EXERCISE DESCRIPTION: Count the lines in the material below that contain the string "rangeland", where uppercase and lowercase letters are treated as different. Give only the number.

DATASET:

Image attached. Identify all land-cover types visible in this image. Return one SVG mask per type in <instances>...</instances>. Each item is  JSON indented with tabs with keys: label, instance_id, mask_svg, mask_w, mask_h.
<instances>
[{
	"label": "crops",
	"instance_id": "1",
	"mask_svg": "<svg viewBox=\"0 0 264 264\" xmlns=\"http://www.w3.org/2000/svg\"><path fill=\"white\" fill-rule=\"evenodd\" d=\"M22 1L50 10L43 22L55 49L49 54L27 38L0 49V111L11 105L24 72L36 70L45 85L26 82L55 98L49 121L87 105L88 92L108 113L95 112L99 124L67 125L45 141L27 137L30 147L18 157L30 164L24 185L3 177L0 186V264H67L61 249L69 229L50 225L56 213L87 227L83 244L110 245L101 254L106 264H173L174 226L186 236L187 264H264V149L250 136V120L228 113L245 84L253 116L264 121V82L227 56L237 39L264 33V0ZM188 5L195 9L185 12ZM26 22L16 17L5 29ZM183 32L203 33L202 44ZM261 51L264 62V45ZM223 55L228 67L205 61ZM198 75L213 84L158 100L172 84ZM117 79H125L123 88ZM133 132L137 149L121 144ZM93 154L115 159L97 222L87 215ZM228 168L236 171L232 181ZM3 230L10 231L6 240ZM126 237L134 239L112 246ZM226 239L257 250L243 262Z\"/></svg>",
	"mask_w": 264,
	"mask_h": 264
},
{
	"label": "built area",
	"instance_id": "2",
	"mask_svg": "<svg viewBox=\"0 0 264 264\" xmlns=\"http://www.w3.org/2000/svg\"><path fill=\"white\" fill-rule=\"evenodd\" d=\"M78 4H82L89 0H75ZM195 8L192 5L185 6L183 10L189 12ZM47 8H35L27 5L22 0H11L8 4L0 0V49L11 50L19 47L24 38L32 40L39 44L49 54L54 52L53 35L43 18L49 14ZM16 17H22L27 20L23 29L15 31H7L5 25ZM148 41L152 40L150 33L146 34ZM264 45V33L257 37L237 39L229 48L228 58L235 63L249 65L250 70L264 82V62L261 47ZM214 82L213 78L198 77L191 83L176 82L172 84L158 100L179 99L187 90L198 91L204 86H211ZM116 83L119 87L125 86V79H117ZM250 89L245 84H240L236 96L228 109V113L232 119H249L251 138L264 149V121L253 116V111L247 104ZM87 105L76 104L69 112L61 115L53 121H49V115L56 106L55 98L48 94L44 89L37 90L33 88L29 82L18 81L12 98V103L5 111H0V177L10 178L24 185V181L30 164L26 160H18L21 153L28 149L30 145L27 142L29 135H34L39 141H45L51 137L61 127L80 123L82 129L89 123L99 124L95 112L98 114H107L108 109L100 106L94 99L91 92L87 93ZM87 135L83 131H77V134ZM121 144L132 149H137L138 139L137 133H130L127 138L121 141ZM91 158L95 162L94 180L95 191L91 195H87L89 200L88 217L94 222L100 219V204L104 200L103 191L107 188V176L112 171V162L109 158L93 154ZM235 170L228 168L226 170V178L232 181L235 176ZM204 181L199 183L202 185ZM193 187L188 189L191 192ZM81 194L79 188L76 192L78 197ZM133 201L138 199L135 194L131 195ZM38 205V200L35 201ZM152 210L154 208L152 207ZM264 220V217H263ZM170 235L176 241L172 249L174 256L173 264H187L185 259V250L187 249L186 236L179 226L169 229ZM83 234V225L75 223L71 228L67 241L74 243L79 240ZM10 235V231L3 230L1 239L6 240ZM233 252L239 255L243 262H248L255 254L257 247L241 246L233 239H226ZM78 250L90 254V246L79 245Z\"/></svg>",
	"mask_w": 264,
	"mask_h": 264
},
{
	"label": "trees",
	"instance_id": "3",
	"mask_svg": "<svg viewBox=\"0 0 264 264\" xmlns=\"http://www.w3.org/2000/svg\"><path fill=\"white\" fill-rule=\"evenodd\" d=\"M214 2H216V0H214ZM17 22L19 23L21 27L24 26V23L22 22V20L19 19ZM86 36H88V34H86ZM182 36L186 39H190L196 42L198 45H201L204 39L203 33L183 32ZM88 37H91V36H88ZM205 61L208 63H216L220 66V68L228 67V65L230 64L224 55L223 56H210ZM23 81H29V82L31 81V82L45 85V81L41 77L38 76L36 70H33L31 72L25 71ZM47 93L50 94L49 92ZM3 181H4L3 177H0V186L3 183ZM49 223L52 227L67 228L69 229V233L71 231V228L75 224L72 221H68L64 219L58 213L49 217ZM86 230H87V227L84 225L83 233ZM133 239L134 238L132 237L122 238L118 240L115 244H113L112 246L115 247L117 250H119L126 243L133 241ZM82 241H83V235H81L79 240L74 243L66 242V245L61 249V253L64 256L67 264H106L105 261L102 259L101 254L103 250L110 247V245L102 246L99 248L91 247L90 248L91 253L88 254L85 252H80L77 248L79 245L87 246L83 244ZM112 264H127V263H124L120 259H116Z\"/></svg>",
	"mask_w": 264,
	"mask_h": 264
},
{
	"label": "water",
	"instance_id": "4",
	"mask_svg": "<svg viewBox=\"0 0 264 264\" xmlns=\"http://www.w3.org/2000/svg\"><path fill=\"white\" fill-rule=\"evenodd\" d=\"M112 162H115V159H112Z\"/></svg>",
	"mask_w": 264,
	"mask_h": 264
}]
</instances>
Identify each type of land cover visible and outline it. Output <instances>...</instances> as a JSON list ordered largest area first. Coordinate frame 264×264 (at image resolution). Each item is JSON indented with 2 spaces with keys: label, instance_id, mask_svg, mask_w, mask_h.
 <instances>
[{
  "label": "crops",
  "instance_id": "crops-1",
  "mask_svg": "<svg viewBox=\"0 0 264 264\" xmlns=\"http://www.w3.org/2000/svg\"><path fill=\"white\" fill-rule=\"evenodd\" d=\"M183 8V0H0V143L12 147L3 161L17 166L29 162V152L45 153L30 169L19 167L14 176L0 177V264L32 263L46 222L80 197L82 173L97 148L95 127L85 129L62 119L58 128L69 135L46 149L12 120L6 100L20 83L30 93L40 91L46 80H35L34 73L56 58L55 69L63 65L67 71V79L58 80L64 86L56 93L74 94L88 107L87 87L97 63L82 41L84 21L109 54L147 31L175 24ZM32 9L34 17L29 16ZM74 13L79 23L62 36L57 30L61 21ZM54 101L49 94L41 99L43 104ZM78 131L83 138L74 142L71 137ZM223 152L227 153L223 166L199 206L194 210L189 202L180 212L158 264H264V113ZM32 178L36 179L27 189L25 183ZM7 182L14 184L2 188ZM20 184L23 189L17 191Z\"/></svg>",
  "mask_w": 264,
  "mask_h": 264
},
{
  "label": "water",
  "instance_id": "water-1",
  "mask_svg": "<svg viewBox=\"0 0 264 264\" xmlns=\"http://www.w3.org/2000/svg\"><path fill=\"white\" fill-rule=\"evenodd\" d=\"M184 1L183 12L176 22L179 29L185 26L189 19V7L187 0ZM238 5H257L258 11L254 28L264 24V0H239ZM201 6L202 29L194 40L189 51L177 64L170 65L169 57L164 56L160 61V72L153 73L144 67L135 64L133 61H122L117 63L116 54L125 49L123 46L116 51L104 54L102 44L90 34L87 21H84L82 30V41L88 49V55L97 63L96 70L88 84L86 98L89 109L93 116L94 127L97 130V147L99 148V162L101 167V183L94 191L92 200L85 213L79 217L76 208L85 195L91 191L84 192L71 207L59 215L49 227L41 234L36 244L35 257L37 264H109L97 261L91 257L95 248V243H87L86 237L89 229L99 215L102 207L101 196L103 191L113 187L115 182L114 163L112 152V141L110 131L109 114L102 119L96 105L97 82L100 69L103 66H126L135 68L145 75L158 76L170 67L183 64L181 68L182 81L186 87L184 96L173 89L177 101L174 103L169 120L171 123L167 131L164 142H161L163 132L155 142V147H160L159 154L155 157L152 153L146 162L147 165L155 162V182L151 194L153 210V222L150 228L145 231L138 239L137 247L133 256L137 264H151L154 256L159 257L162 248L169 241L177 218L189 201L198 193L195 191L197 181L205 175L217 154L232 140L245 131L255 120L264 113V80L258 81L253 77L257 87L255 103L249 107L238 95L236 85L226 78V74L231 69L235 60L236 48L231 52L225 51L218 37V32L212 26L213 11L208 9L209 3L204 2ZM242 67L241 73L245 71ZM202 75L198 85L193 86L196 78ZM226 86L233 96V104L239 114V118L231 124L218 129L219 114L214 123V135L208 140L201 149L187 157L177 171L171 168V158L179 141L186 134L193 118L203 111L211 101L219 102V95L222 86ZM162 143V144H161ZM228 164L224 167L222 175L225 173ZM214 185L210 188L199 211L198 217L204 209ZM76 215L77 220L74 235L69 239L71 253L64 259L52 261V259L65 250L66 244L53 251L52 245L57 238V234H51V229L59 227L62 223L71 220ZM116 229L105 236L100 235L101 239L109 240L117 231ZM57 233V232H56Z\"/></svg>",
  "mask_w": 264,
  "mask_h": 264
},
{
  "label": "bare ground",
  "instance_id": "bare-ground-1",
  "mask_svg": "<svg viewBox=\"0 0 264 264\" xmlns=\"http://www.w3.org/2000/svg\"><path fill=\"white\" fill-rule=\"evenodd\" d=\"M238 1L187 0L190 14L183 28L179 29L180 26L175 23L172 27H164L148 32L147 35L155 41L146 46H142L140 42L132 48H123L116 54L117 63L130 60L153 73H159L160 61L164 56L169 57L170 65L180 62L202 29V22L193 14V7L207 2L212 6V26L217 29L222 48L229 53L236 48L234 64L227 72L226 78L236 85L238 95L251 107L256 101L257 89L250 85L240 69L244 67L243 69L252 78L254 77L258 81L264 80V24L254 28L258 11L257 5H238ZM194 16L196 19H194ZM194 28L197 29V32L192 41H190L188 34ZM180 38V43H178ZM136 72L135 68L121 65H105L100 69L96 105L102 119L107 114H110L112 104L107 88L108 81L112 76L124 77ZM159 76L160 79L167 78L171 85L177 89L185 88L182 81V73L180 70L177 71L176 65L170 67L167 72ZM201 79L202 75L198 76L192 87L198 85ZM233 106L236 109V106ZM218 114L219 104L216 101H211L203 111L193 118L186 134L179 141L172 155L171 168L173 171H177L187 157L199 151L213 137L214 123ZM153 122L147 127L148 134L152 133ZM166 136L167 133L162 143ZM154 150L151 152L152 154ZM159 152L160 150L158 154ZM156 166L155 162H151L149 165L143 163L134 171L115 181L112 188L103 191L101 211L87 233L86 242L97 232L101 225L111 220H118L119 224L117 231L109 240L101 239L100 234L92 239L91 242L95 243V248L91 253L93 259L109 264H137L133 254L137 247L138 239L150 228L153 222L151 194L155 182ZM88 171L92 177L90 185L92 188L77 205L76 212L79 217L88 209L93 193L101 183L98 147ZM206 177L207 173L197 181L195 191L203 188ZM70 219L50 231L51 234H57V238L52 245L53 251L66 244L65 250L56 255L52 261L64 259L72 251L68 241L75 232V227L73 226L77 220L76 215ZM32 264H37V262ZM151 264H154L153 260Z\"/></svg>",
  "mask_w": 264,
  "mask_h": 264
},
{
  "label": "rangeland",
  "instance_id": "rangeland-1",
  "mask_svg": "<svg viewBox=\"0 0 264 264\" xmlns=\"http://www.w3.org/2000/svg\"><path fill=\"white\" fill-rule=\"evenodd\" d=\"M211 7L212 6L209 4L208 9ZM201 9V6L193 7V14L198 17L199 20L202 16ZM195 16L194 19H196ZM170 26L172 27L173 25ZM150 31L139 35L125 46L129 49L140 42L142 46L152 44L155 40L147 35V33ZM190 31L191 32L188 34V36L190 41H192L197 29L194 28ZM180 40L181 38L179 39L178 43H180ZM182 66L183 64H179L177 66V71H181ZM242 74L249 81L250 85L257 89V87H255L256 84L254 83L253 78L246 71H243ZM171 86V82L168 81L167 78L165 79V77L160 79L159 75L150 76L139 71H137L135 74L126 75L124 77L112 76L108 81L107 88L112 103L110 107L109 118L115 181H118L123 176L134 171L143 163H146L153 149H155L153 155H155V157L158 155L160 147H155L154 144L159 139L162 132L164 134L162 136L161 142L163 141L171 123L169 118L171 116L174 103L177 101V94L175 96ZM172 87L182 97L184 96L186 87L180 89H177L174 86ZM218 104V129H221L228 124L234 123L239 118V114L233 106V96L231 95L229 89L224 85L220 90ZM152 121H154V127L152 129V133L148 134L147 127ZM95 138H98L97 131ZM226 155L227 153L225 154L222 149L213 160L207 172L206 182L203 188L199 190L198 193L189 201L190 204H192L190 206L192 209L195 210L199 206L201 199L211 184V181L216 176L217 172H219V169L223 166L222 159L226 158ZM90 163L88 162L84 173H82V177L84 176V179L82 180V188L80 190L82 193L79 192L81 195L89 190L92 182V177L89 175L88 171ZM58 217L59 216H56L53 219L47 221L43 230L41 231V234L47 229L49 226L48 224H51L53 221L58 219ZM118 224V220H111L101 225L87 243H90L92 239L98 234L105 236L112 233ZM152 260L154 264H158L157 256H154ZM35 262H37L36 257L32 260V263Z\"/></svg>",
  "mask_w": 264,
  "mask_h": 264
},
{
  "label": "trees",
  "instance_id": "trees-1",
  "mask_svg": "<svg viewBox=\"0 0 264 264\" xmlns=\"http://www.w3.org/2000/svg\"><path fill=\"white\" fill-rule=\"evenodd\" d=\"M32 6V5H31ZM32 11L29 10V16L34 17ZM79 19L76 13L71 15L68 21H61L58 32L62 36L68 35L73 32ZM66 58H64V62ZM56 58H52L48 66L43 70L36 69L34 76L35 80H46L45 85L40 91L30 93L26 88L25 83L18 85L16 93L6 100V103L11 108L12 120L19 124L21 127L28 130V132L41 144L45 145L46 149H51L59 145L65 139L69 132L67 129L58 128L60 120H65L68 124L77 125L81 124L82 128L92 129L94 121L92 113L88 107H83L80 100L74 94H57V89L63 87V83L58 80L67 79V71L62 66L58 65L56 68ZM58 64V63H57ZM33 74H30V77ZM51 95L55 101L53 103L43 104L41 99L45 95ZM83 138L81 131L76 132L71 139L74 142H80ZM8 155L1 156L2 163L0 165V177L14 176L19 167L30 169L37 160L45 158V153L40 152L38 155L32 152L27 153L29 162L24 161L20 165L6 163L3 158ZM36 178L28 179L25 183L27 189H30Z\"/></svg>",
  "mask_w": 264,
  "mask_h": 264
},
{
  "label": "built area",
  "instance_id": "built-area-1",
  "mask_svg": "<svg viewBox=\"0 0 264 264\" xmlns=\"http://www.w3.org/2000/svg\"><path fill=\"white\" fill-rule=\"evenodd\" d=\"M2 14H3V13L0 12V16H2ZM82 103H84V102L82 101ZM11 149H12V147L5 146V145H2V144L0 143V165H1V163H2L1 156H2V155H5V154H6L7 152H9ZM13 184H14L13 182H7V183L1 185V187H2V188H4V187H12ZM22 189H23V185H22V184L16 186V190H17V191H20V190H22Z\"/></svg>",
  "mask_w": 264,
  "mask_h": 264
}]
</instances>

SOLUTION TO THIS TASK: 2